I remember about the accuracy of floating point numbers.
It is encouraging that the "%g" can handle it.
format("%.17g", 123456.789123); // == 123456.789123
And we have a flag "#". As mentioned in documentation:
'#' floating Always insert the decimal point and print trailing
zeros.
With '#' I get:
format("%#.17g", 123456.789123); // == 123456.78912300000
So, with the flag '#' "%g" is almost similar to the "%f".
But there is no flag repealing '#' if it is enabled by default
(in the case of "%f").
I looked deeper into the function format and realized that my
question is more related to the implementation of snprintf. If I
understand correctly, snprintf does the job, and std.format
provides a safe and very convenient wrapper.
On Friday, 27 March 2015 at 17:08:07 UTC, Steven Schveighoffer
wrote:
On 3/27/15 11:02 AM, akaDemik wrote:
The task seemed very simple. But I'm stuck.
I want to:
1234567890123.0 to "1234567890123"
1.23 to "1.23"
1.234567 to "1.2346".
With format string "%.4f" i get "1.2300" for 1.23.
With "%g" i get "1.23456789e+12" for "1234567890123.0".
I can not believe that it is not implemented. What did I miss?
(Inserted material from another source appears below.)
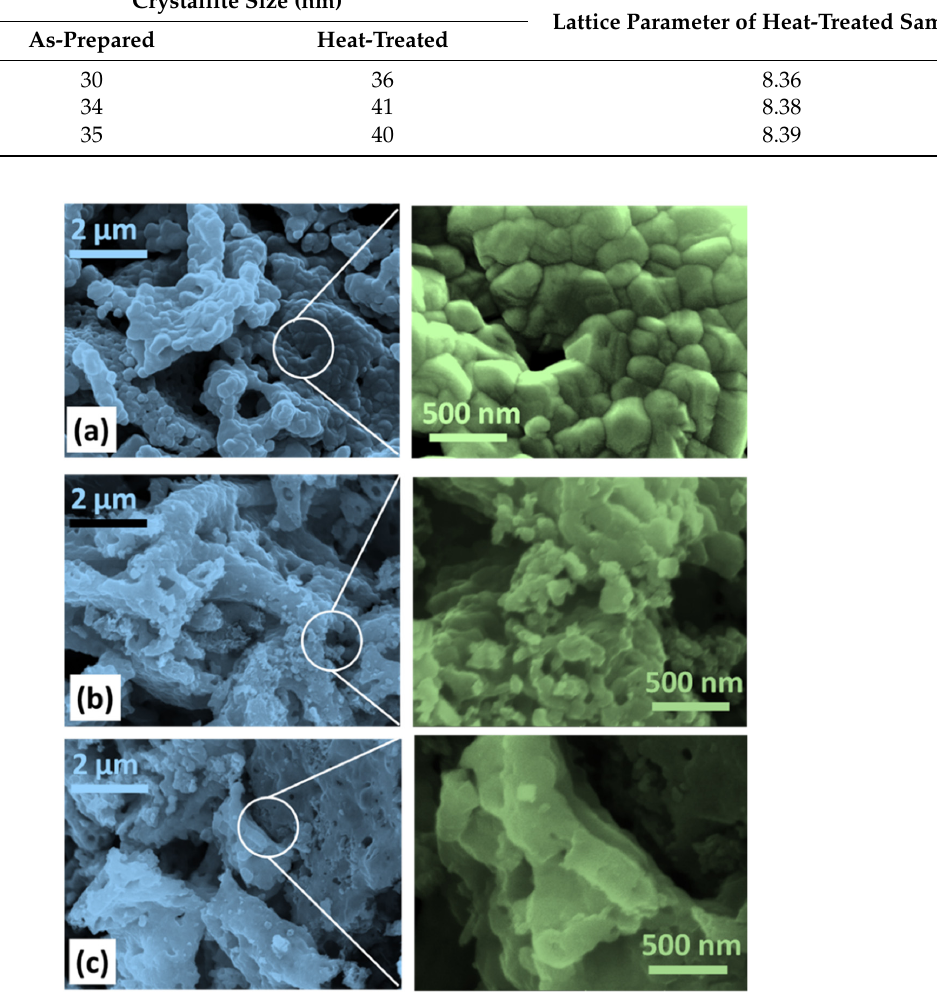
Figure 3. SEM images of MgFe 2-x O 4- δ (x = 0 ( a ), 0.05 ( b ), and 0.1 ( c )) ferrite, respectively.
I think you are asking for trouble to do this. Floating point
is not exact, so for example, if I do
writefln("%.15f", 123456.789123);
I get:
123456.789122999995016
How far do you want to go before you determine there will only
be zeros? It could be infinity.
I'd say your best bet is to format to the max level you want,
e.g. "%.6f"
Then trim off any trailing zeros (and decimal point if
necessary) after conversion to a string.